Neglect - Failure of any person responsible for care to provide what is expected i.e access medical care or services, providing care in a way the person dislikes, not taking account of the individual’s needs/preferences, failure to give prescribed medication, poor nutrition or lack of heating.
Discriminatory - Unequal treatment of or denied opportunities to groups or individuals based on characteristics, values, beliefs or cultures. It can be a feature of any form of abuse of an adult at risk, but can also be motivated because of age, gender, sexuality, disability, religion, class, culture, language and/or ethnic background.
Organisational - Organisational or Institutional abuse is the mistreatment or abuse or neglect of an adult at risk by a regime or individuals within settings and services that adults at risk live in or use, that violate the person’s dignity, resulting in lack of respect for their human rights.
Modern slavery - Modern slavery includes human trafficking, forced labour and domestic servitude.
Domestic violence or abuse - Includes any incident or pattern of incidents of controlling, coercive or threatening behaviour, including psychological, physical, sexual, financial, emotional abuse.
Self-neglect - the inability (intentional or non-intentional) to maintain a socially and culturally accepted standard of self-care with the potential for serious consequences to the health and well-being of the individual and potentially to their neighbours and the community
How to recognise abuse
Someone might tell you they have been abused however there are occasions when a vulnerable adult might not tell anyone. If this is the case you may be able to recognise signs such as:
- sudden changes from their usual behaviour
- loss of confidence
- poor hygiene and cleanliness
- repeated infections
- reluctant contact with health and social care agencies
- unexplained or sudden inability to pay bills
- change in living conditions
- lack of heating, clothing or food
- or sudden withdrawal of money from accounts
Who perpetrates abuse
Anyone can perpetrate abuse or neglect, including:
- other family members
- paid staff or professionals and volunteers
What do I do if something happens?
What to do if:
- You witness abuse
- Abuse is disclosed to you
- You have concerns
Recognise Looking out for your coach and recognising any changes in their behaviour is really important for picking up on something being wrong. Always act on any concerns, suspicions or doubts. Do not ignore it.
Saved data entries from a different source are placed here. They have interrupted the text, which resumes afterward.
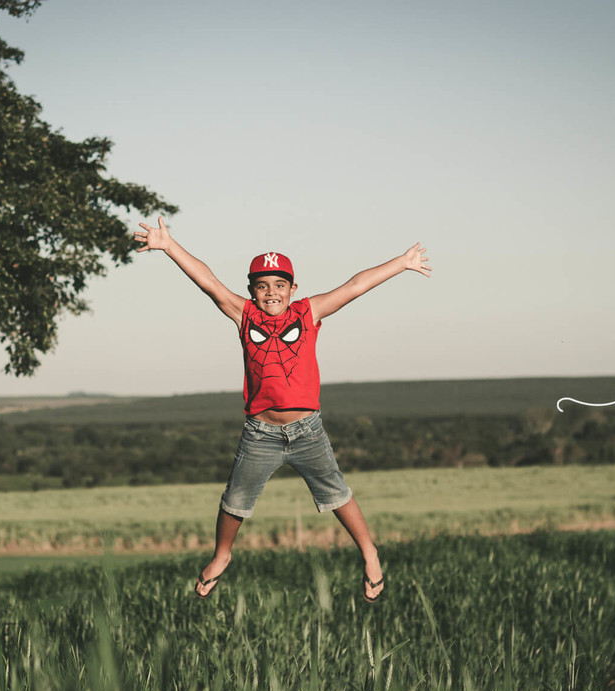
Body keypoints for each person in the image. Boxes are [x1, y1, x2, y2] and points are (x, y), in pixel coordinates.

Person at [134, 217, 431, 602]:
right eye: (262, 286)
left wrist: (402, 262)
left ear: (293, 288)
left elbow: (356, 285)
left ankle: (370, 554)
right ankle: (222, 555)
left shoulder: (309, 312)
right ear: (252, 291)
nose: (271, 292)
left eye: (279, 285)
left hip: (308, 431)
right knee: (234, 501)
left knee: (337, 494)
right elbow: (208, 281)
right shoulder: (245, 315)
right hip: (260, 433)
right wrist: (169, 246)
Respond Listen carefully and try not to show shock or disbelief. Use the words that the person has used to check your understanding of what they have told you. If you are in a situation where you have witnessed abuse and feel unsafe, you should remove yourself from the situation as soon as possible.
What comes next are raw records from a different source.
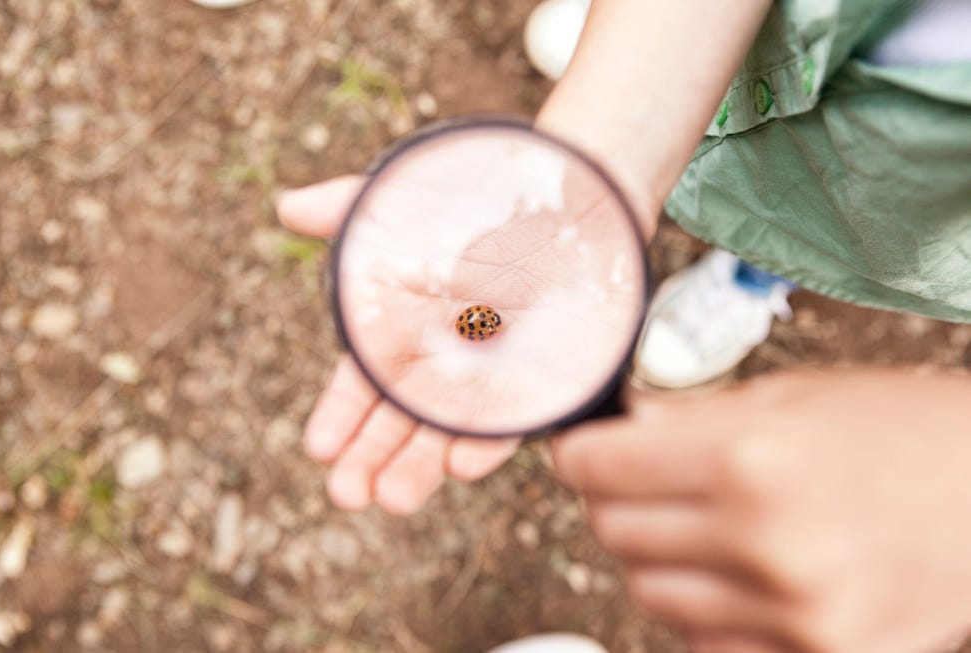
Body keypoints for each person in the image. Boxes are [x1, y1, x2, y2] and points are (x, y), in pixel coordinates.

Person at [278, 0, 971, 652]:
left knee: (833, 216)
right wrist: (609, 136)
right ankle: (645, 56)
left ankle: (757, 269)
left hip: (906, 195)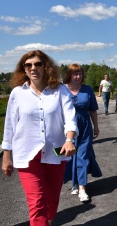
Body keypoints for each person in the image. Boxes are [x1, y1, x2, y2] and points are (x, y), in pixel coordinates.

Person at [1, 50, 78, 226]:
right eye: (28, 65)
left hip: (56, 151)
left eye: (37, 64)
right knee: (36, 202)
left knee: (51, 200)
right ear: (24, 69)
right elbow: (9, 126)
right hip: (26, 155)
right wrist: (6, 156)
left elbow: (70, 118)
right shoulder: (17, 93)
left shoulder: (60, 91)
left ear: (46, 67)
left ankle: (47, 220)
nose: (33, 68)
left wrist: (69, 139)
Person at [63, 63, 102, 202]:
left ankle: (82, 188)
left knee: (83, 156)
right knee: (70, 156)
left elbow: (93, 109)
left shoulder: (87, 89)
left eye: (80, 73)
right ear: (69, 75)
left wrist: (96, 126)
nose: (78, 76)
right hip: (66, 128)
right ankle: (74, 182)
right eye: (75, 74)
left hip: (84, 126)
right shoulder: (61, 89)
In either case, it is important that you do not make promises of confidentiality. It is always a good idea to try and get consent from the person to pass on the information. However if they decline, you must explain that as a volunteer, it is your duty of care to look out for them and tell GoodGym.
Record Make a note of any times, dates or instances witnessed or disclosed to you. Don’t rely on your memory alone.
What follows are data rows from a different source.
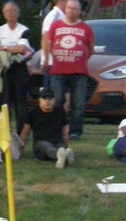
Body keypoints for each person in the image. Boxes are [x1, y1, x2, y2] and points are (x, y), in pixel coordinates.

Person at [42, 0, 93, 140]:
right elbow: (48, 43)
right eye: (69, 8)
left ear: (80, 11)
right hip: (58, 71)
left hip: (79, 71)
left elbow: (91, 49)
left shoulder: (86, 28)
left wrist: (79, 58)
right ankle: (57, 128)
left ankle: (75, 131)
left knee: (78, 104)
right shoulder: (56, 25)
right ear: (66, 9)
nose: (71, 11)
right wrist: (52, 58)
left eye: (75, 9)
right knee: (57, 100)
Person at [0, 1, 33, 135]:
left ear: (18, 14)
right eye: (7, 11)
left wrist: (3, 48)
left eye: (13, 11)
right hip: (4, 69)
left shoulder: (24, 30)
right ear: (4, 14)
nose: (10, 13)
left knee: (20, 102)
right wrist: (11, 49)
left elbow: (22, 49)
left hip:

Report Tell GoodGym as soon as possible (weekdays 9.30am-6pm). If your concern involves a GoodGym member of staff or volunteer, you can also contact your local Adult Safeguarding Team at the council directly.
If you witness any behaviour by someone else at a mission that is a concern, or the person you are helping tells you that someone has abused them in some way, you must inform GoodGym as soon as possible on 0203 432 3920 or via email@example.com.
If you feel that a person you are helping is at immediate risk of harm, in terms of their health or by another person, then you should call the emergency services on 999.
GoodGym’s full Safeguarding Vulnerable Adults Policy provides further details on safeguarding and reporting abuse. We will send you this after you have completed your training.